本文 >>
Oracle E-Business Suiteインストレーション・ガイド: Rapid Installの使用方法 リリース12.2 (12.2.0) E51766-01 | ![]() 目次 | ![]() 前へ | ![]() 次へ |
Oracle E-Business Suiteリリース12.2.0にアップグレードする際に、アップグレード前およびアップグレード後の両方の処理にRapid Installが使用されます。この章では、アップグレード処理の概略と、Rapid Installに依存するアップグレード・ステップの詳細について説明します。
この章の構成は、次のとおりです。
Oracle E-Business Suiteのアップグレードの一環として、Rapid Installウィザードで構成パラメータを入力し、Rapid Installをアップグレード前のタスクの1つとして実行します。Rapid Installでは、入力したパラメータによってファイル・システムが作成され、新規テクノロジ・スタックがインストールされます。また、該当する場合は、アップグレード前の別のタスクとして、既存のデータベースをOracle 11gリリース2 (11gR2)に移行またはアップグレードする必要があります。
アップグレード前のタスクを完了した後、AutoPatchを実行して、データベースを最新のリリース・レベルに更新するアップグレード・ドライバを適用します。データベース・アップグレードを完了した後、Rapid Installを再度実行してサービスを構成します。
注意: アップグレード時には、サービスを手動で開始する必要があります。これとは逆に、フレッシュ・インストールではサービスが自動的に開始されます。
通常、指定マニュアルの説明に従って、次のタスクを実行する必要があります。
注意: アップグレード元のリリースによっては、『Oracle E-Business Suiteリリース11iから12.2へのアップグレード・ガイド』またはOracle E-Business Suiteリリース12.0および12.1から12.2へのアップグレード・ガイドを参照してください。
Oracle E-Business Suiteリリース・ノート、Oracle E-Business Suite NLSリリース・ノート、Oracle E-Business Suiteインストレーション・アップデート・ノート、『Oracle E-Business Suiteリリース11iから12.2へのアップグレード・ガイド』またはOracle E-Business Suiteリリース12.0および12.1から12.2へのアップグレード・ガイドなど、現行リリースに関連するすべてのマニュアルを読み、内容を理解します。これらのマニュアルはすべて、Oracle E-Business Suite Documentation LibraryまたはMy Oracle Supportから入手できます。

課題 >>
次の(a)〜(c)が上の本文の内容と一致するかをそれぞれ「はい」か「いいえ」で判定し、判断の根拠となる本文の語句をそのまま引用してください。
(a) アップグレード時には、サービスが自動的に開始される。
(b) データベース・アップグレードを完了した後、Rapid Installを再度実行してサービスを構成する。
(c) 現行リリースに関連するマニュアルは、My Oracle Supportから入手できる。

抽出した行 >>
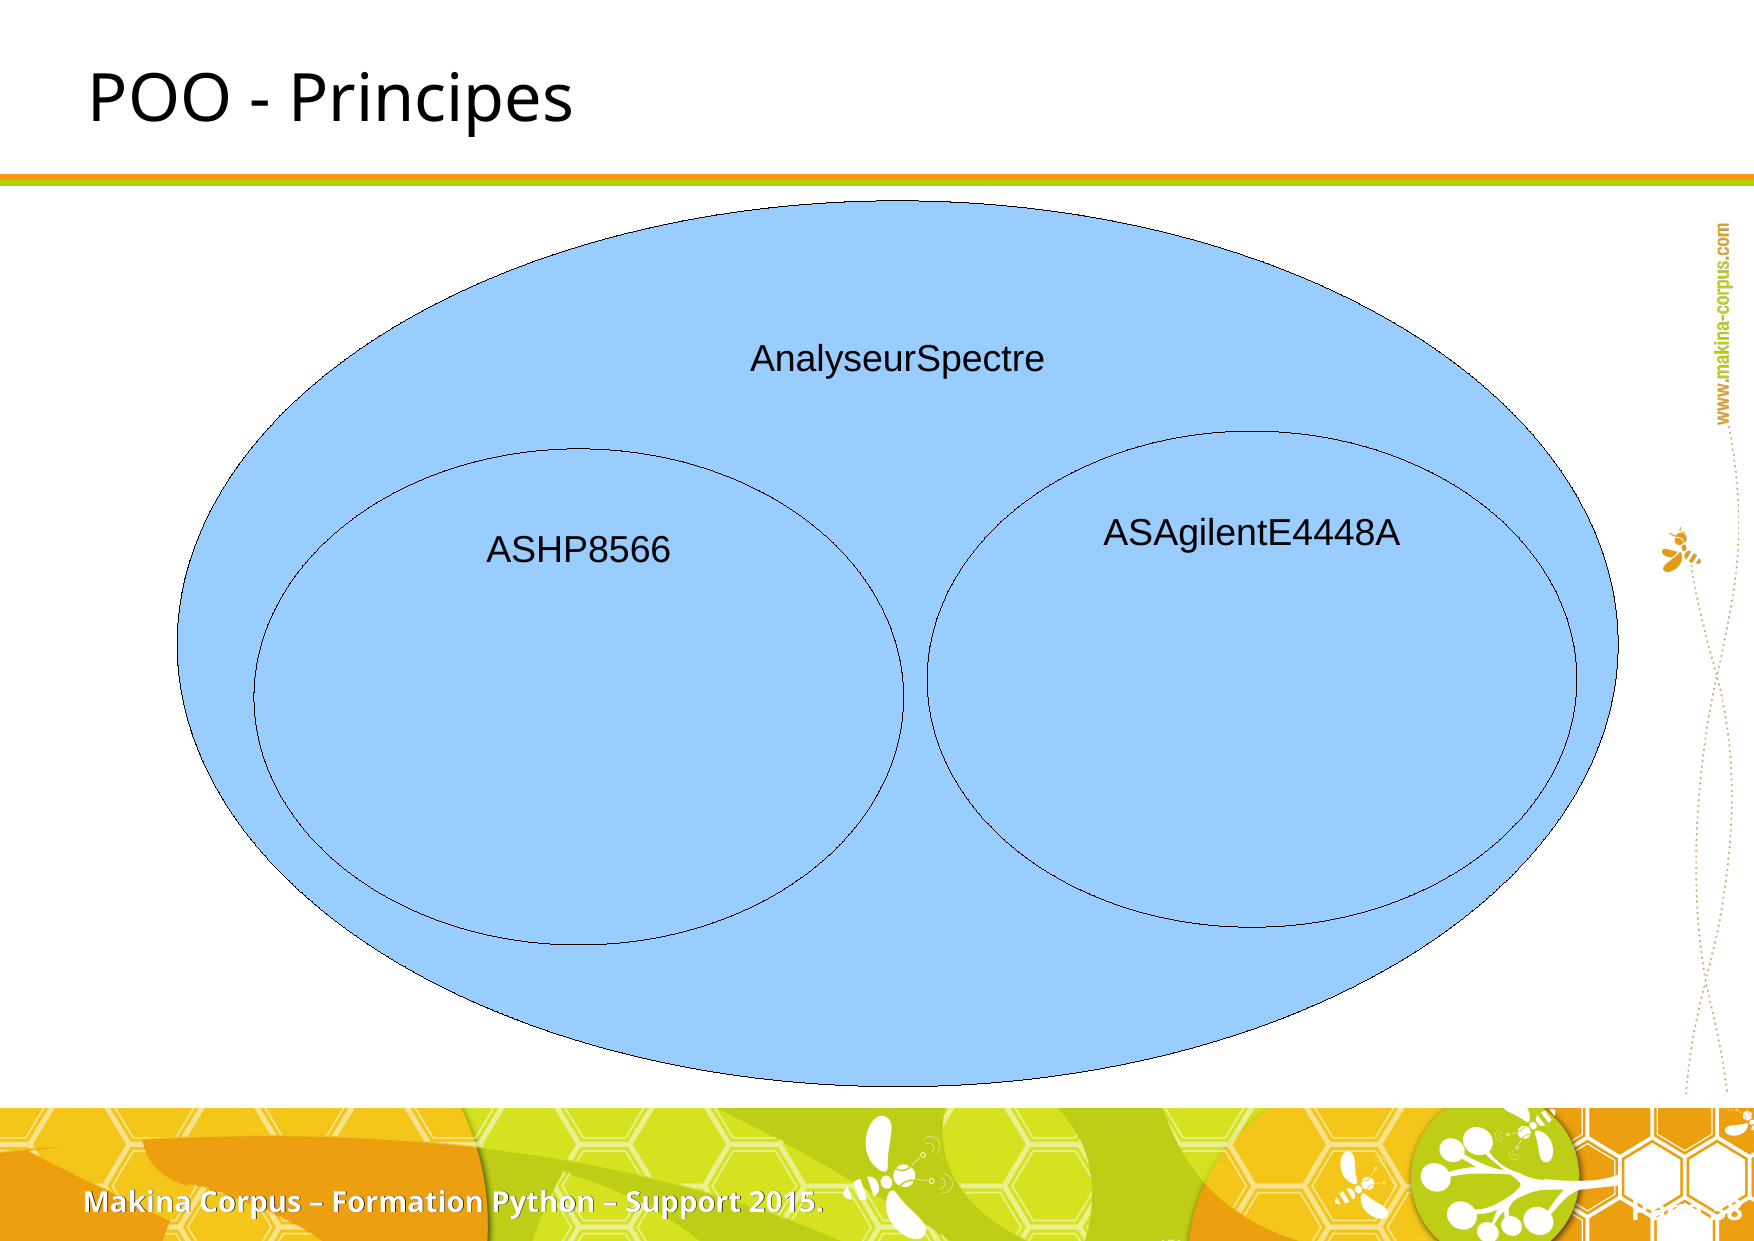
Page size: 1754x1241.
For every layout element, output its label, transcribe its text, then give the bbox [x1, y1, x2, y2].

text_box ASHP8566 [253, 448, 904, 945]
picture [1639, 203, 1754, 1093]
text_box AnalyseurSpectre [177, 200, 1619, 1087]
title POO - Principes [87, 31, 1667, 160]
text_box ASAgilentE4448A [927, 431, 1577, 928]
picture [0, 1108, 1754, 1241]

---

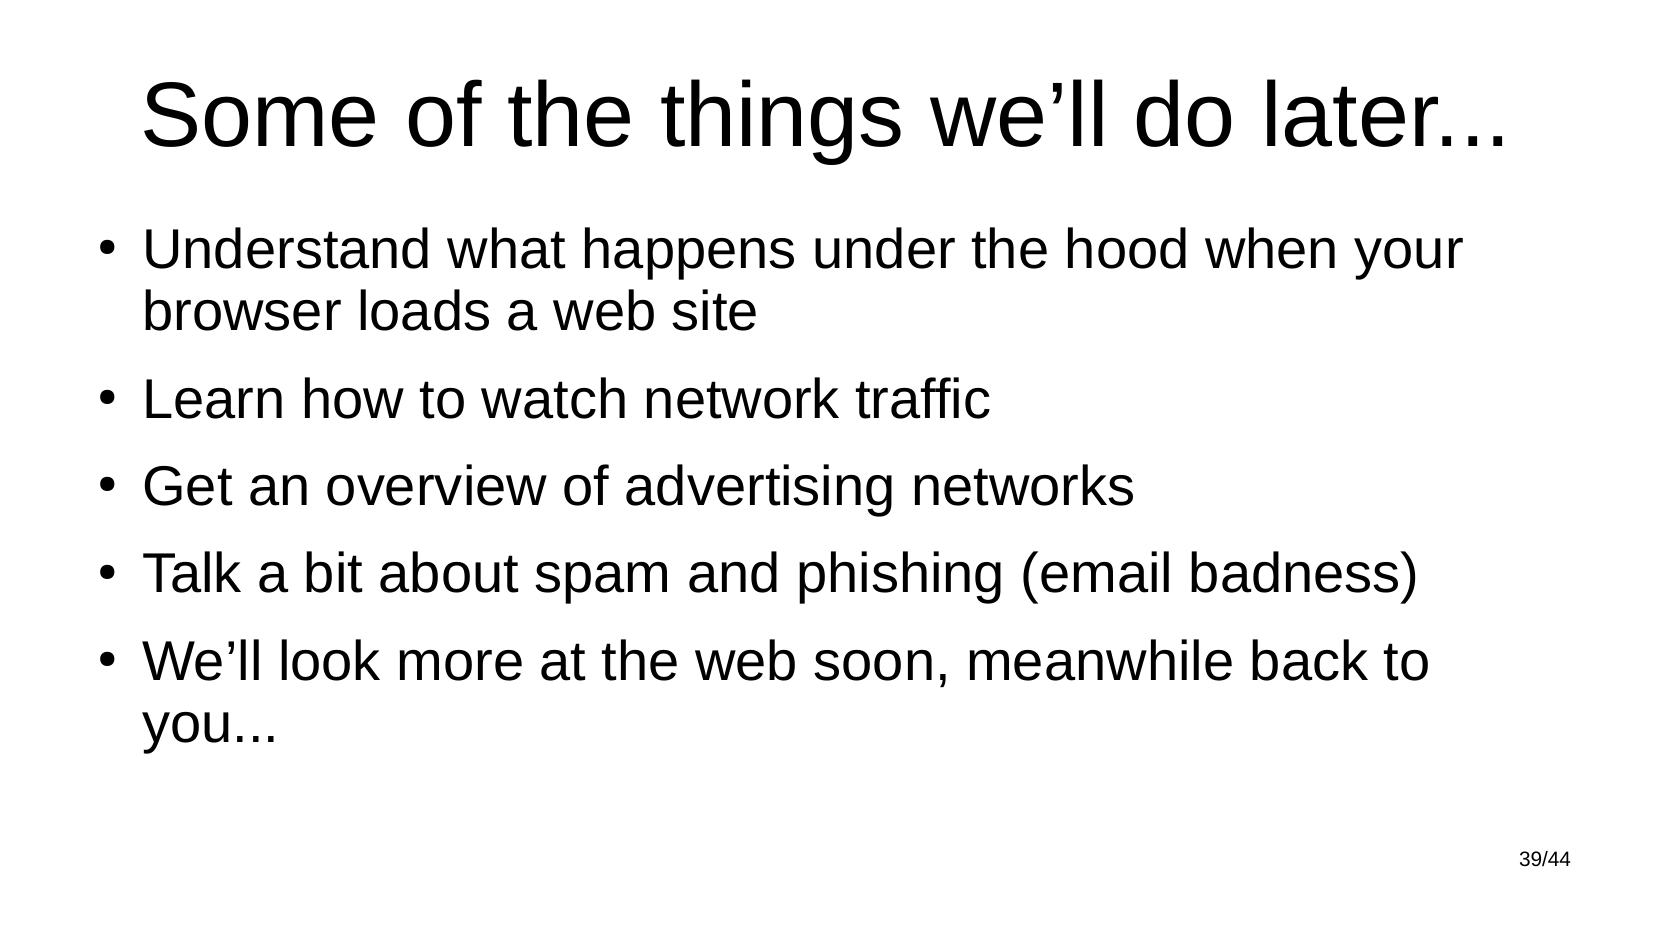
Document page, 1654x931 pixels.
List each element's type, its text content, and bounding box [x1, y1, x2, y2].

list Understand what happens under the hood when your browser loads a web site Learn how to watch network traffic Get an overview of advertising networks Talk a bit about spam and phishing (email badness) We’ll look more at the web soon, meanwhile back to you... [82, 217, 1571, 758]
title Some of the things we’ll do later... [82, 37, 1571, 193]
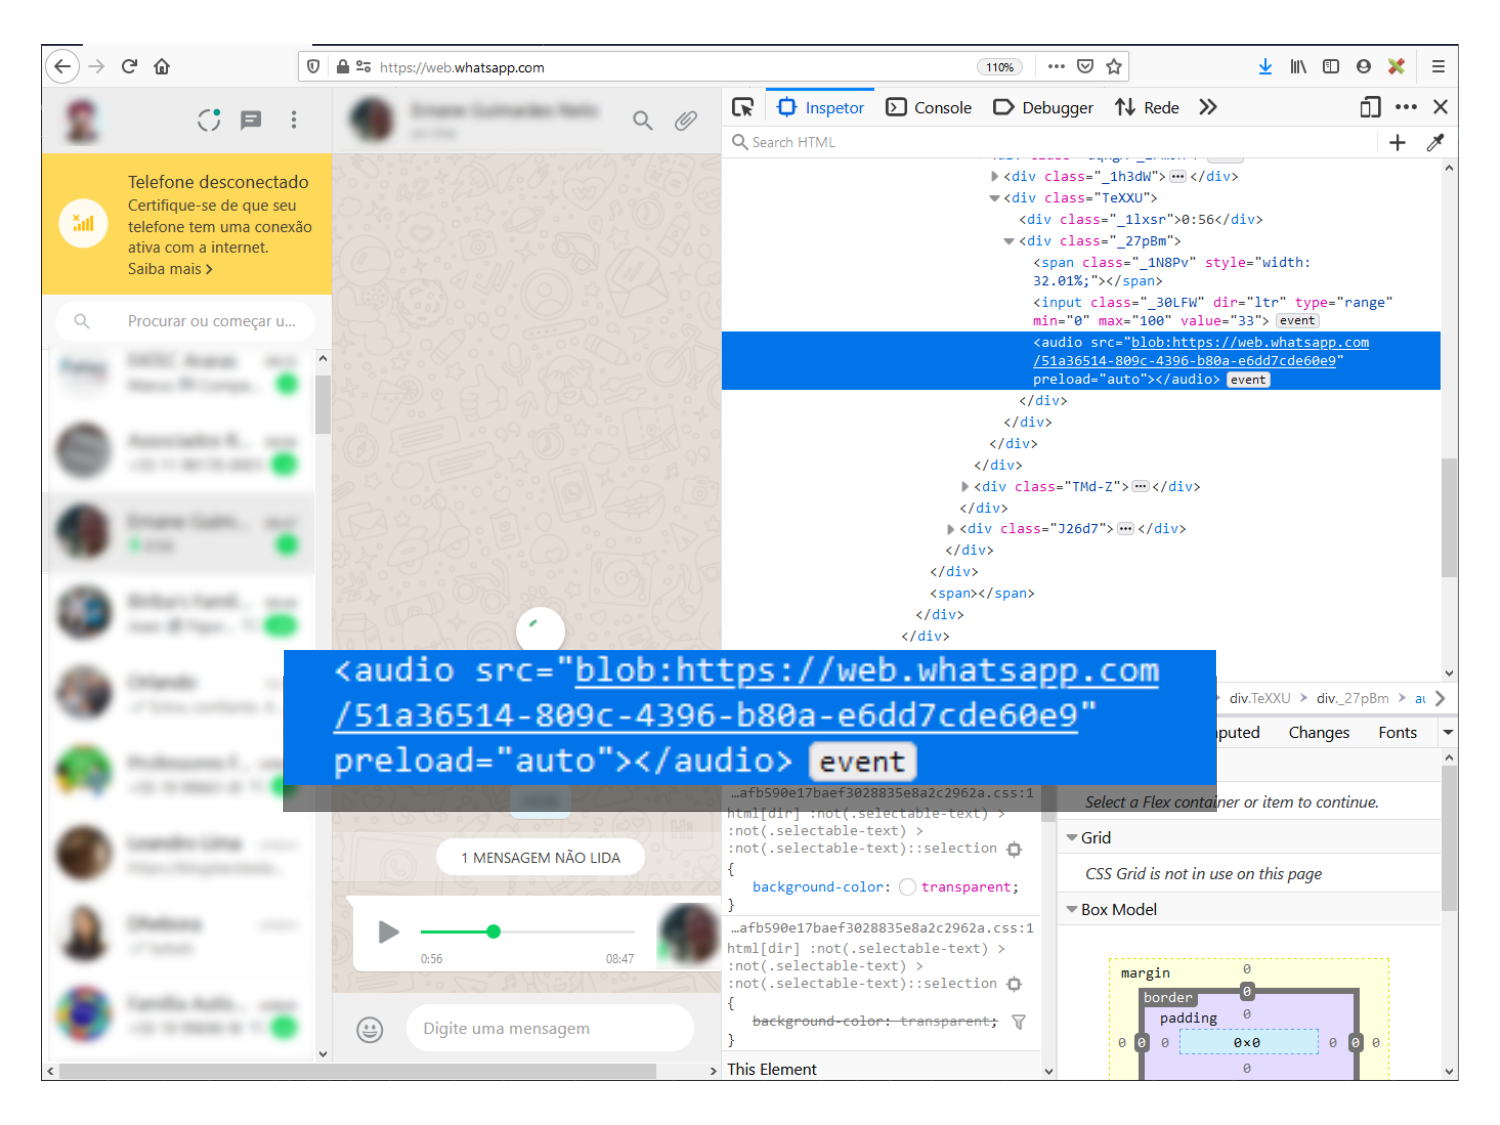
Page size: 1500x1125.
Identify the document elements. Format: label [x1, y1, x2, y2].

解答 >>
(a) いいえ。「アップグレード時には、サービスを手動で開始する必要があります。」
(b) はい。「データベース・アップグレードを完了した後、Rapid Installを再度実行してサービスを構成します。」
(c) はい。「これらのマニュアルはすべて、Oracle E-Business Suite Documentation LibraryまたはMy Oracle Supportから入手できます。」